The British Columbia women were first, then similar groups formed in other provinces across Canada. Each proved their foresightedness and value after the Second World War was declared in September, 1939. Few, if any, women in Canada at the time expressed the slightest desire to go into front-line combat. Nevertheless. they held strong patriotic feelings. and were determined to serve in any vital support roles opened to them.
The aptitude of women to perform a variety of military jobs caught Kennedy's imagination. Almost single-handedly, she began a determined campaign to persuade the Dominion government to co-ordinate various women's voluntary organizations into a national army unit. For more than two years, she faced total indifference from politicians and downright hostility from military headquarters. Calmly, she kept' pointing out the successful example of half a million women already serving in the British armed forces.
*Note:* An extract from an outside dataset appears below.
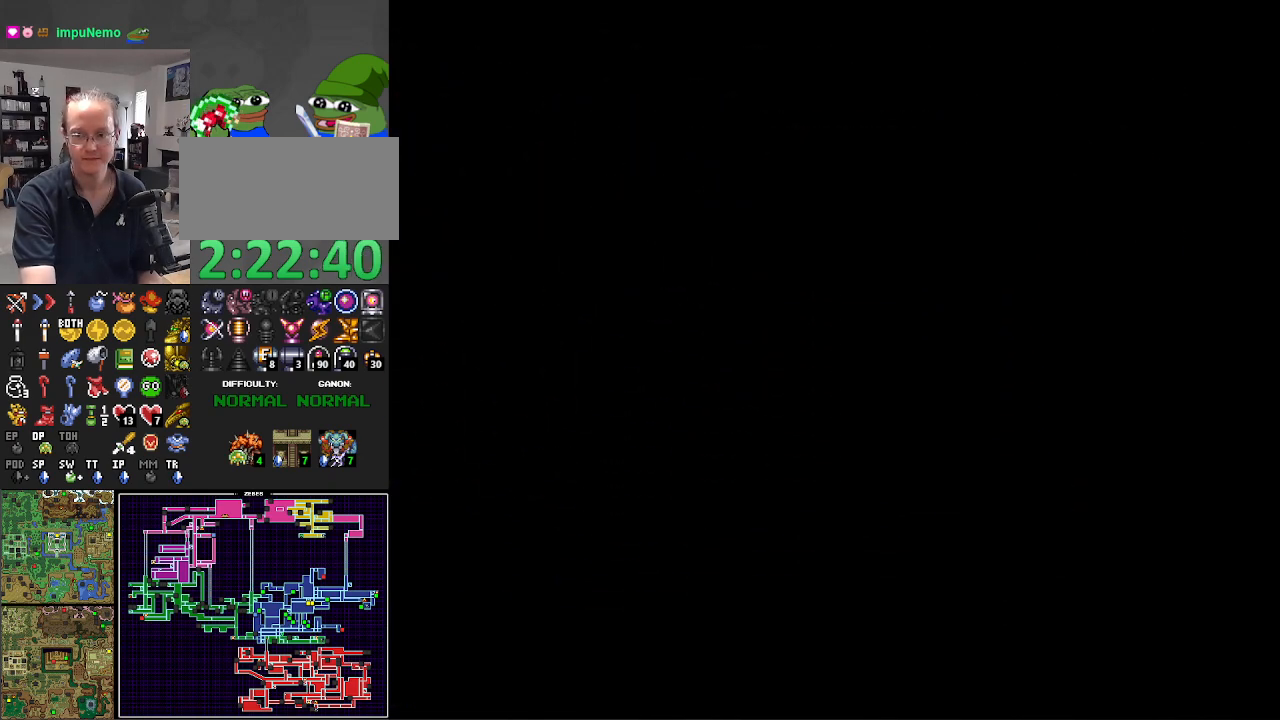
{"buttons": ["DPAD_UP"], "events": []}
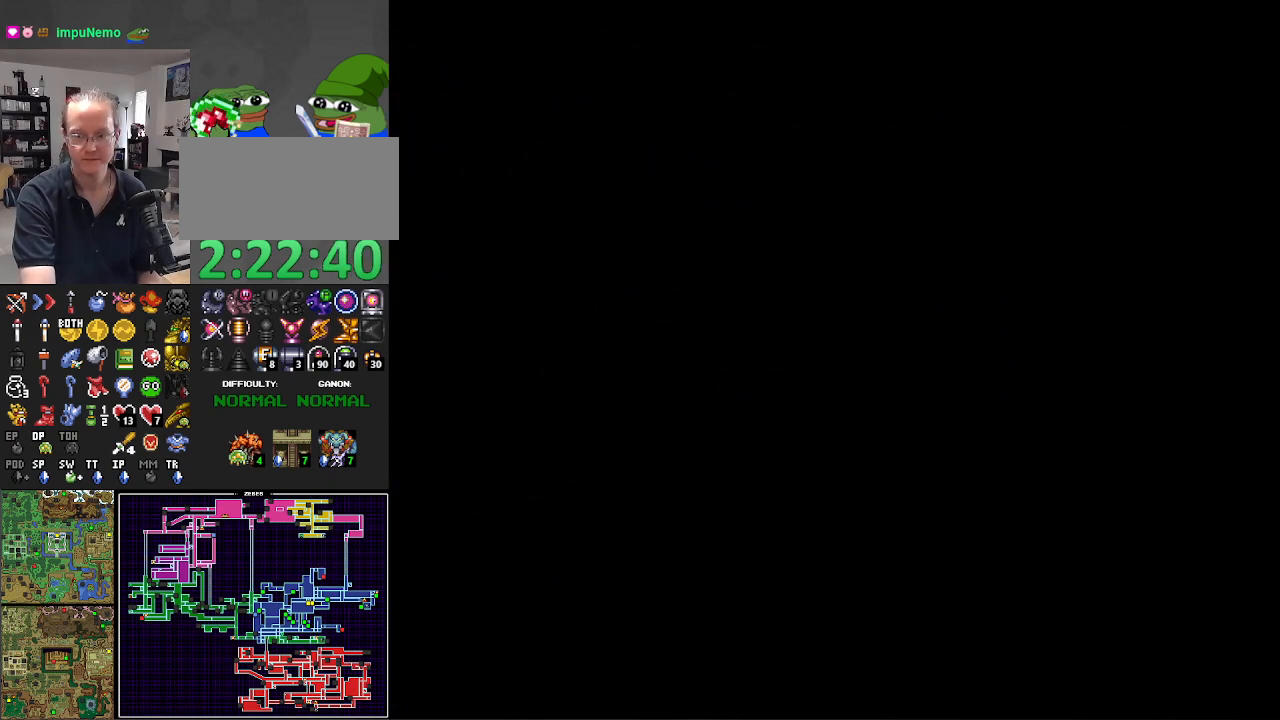
{"buttons": ["DPAD_UP"], "events": []}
But hide-bound atti­tudes and well-entrenched prejudice towards women prevailed in Canada in those days. One brass-hat spluttered to her, "A petticoat army madness!"
After being turned down by three suc­cessive ministers of defence, Joan Kennedy's persistent lobbying finally paid off. On Aug. 13, 1941, the Hon. John Ral­ston signed an Order-in-Council to autho­rize formation of the Canadian Women's Army Corps. The new unit suddenly gained priority; and Elizabeth Smellie, matron in-­chief of the Canadian Army Nursing Ser­vice, was seconded to organize the CWAC's administration.

 CWACs on parade

Meantime, Joan Kennedv was admitted into the army with the rank of major -- the first Canadian woman to receive an Army commission - and appointed Staff Offi­cer CWAC: Military District 11, head­quartered at Work Point Barracks, Victo­ria. Because of Kennedy’s obvious suitability Chief Matron Smiellie soon recommended her to be appointed as commander of the CWAC, promoted to the rank of lieu­tenant-colonel.
By then, Canada's women had become part of an enormous effort to gear up: the country’s post-Depression industry into a powerful wartime production effort. Previously, the full potential of women had been untapped, relegated to occupations thought of be "suitable women's' work." However, females soon showed their stuff in jobs as welders and lathe-operators, helping build ships and tanks and aircraft.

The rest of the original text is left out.